_SELECTED PASSAGE_
########
Caribbean governments have reacted cautiously to the election of Donald Trump as the next President of the United States.
While all governments sent congratulatory messages, in some cases indicating a willingness to work with the incoming administration, most were restrained.
In an editorial, the Jamaica Observer noted that the single thread running through the Caribbean response was uncertainty, commenting that “nothing was predictable about what the next US Administration will do.”
The newspaper said that Caribbean ministers will have to seek every opportunity to connect with US Cabinet members as part of the early education process about the Caribbean.
“The US has chosen its president and its congressional representatives in accordance with its constitution and its laws. That deal is done. This is not a time for hand wringing and lamentation; it is a time for engagement, persuasion and negotiation in the region’s interest,” the publication concluded.
########
Records from a collection:

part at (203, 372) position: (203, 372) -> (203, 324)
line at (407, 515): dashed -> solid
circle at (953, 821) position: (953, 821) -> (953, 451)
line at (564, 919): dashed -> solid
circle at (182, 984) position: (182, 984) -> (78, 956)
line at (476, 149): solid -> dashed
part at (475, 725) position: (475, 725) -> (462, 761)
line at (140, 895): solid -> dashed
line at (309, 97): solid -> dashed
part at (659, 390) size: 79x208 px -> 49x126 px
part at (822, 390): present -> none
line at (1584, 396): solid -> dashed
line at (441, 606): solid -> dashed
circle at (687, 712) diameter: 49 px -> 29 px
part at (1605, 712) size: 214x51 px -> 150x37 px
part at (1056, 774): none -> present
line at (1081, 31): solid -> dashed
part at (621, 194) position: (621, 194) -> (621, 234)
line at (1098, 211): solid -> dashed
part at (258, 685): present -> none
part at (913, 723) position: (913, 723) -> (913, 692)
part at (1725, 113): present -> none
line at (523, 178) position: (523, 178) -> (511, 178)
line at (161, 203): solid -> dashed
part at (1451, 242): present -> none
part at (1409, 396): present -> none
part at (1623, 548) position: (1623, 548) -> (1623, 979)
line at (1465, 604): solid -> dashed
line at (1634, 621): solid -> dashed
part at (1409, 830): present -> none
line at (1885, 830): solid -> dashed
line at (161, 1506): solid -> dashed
########
_EXERCISE INSTRUCTIONS_
1/ According to the article on Caribbean reactions to Trump's election, what does the newspaper say this is a time for? List each item.
2/ Please transcribe the article on Caribbean reactions to Trump's election word for word, starting with "Caribbean governments have" and going on through "most were restrained.".
3/ Write the next part of the article on Caribbean reactions to Trump's election, picking up after its final sentence.
The entries aren't needed for any of this work.

_ANSWERS FOR THIS EXERCISE_
1/ engagement, persuasion, negotiation

2/
Caribbean governments have reacted cautiously to the election of Donald Trump as the next President of the United States.
While all governments sent congratulatory messages, in some cases indicating a willingness to work with the incoming administration, most were restrained.

3/
In his message to President-elect Trump, the Jamaican Prime Minister, Andrew Holness, who is close to the Republican Party, emphasised his government’s intention to build on existing initiatives and to explore new opportunities, as well as his desire to strengthen US/Caribbean relations. He said that he looked forward to a shared commitment to achieving and maintaining economic growth and development that benefitted people throughout the Western Hemisphere.
In a more constrained message the President of the Dominican Republic, Danilo Medina, said that he trusted that the excellent friendly relations “between our peoples would continue through trade and cultural exchanges, and that all the cooperation and technical assistance programmes that have united both countries for many years will continue.”
However, in an indication of widespread regional concerns, his Vice President Margarita Cedeño expressed the hope that Mr Trump would deliver on his pledge to work for unity in the United States, then separately, via her Twitter account, praised Hillary Clinton as a symbol of courage and bravery for speaking for the vulnerable. “I admire Hillary Clinton, a true fighter. You lost the election, but you have won your place in history,” she wrote.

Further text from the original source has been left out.